In 2013, Exxon Mobil Corp. (NYSE: XOM) was the world’s most valuable company as it jumped ahead of Apple with a market cap of about $416 billion. Oil prices fueled massive revenue and profits. Additionally, by revenue, it was the second-largest company in America. Zoom Video Communications Inc. (NASDAQ: ZM) was founded in 2011 and was a tiny company for nearly a decade. The two companies’ fates show how much the global economy has changed in a relatively few months.
Each company currently has a market cap of about $140 billion. Zoom’s stock is up 534% in a year. Exxon Mobil’s is down 13%.

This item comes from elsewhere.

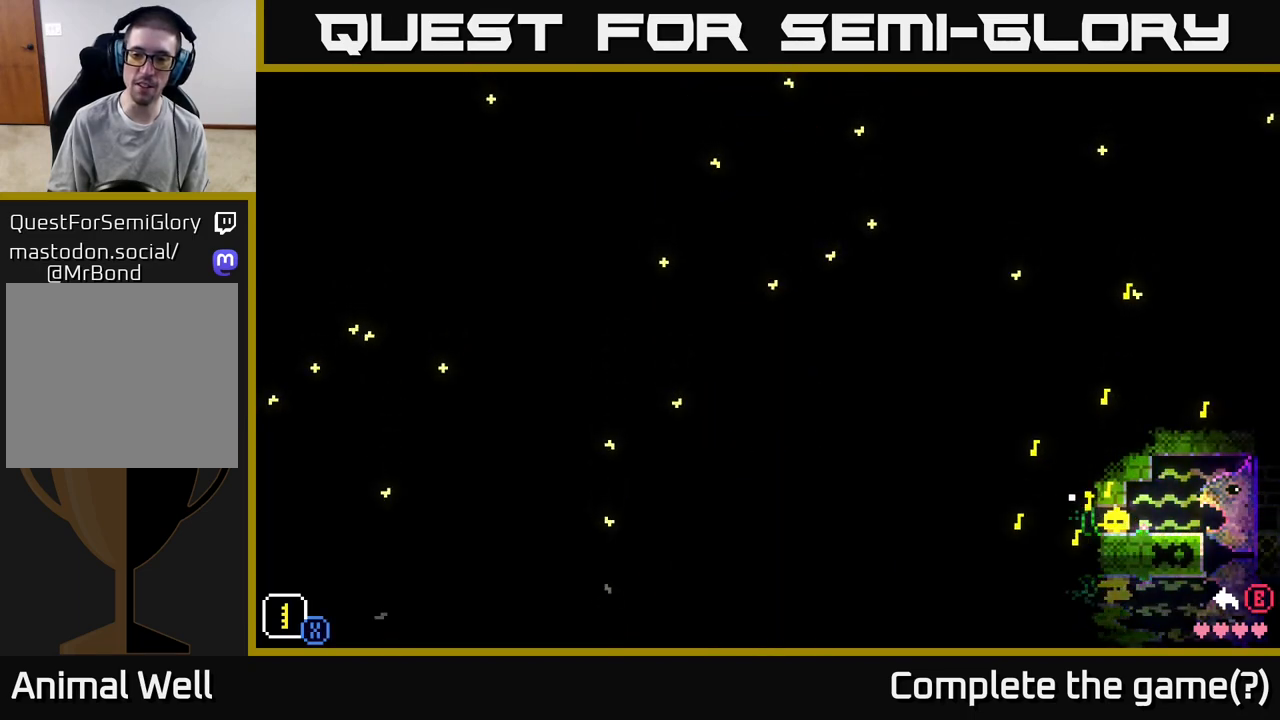
{"buttons": [], "left_stick": "center", "right_stick": "center", "events": [[33, "left_stick", "left"], [500, "left_stick", "center"]]}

The global oil economy has mostly collapsed, a combination of a decline in oil prices and shrinking demand. Exxon has lost money for two quarters in a row. Analyst forecast that it lost money in the quarter that just ended, as well. Exxon’s revenue was $32.6 billion in the second quarter, down from $69.1 billion in the same period a year earlier. It lost $1.1 billion, compared with a profit of $3.1 billion in the second quarter of last year.
Zoom remains a much smaller company, by far. In its most recently announced quarter, revenue was $663 million, or $145 million higher than in the same period of 2019. The company’s profit surged to $185 million, up from just over $5 million a year ago. Zoom management said its hypergrowth would continue, and the year’s revenue would be as high as $2.39 billion. Its profits could be as high as $750 million.
If fossil fuels are the global economy’s past, high-tech communications is part of its future, particularly when it is nearly impossible to travel due to the global COVID-19 pandemic. Zoom has become critical to conducting business, as have competing products from Microsoft, Google and Cisco.
Travel restrictions have taught both businesses and individuals that even when the spread of COVID-19 wanes and a vaccine is developed, people can communicate “face to face” without leaving their homes or offices. Travel is often expensive because it requires oil or products refined from it.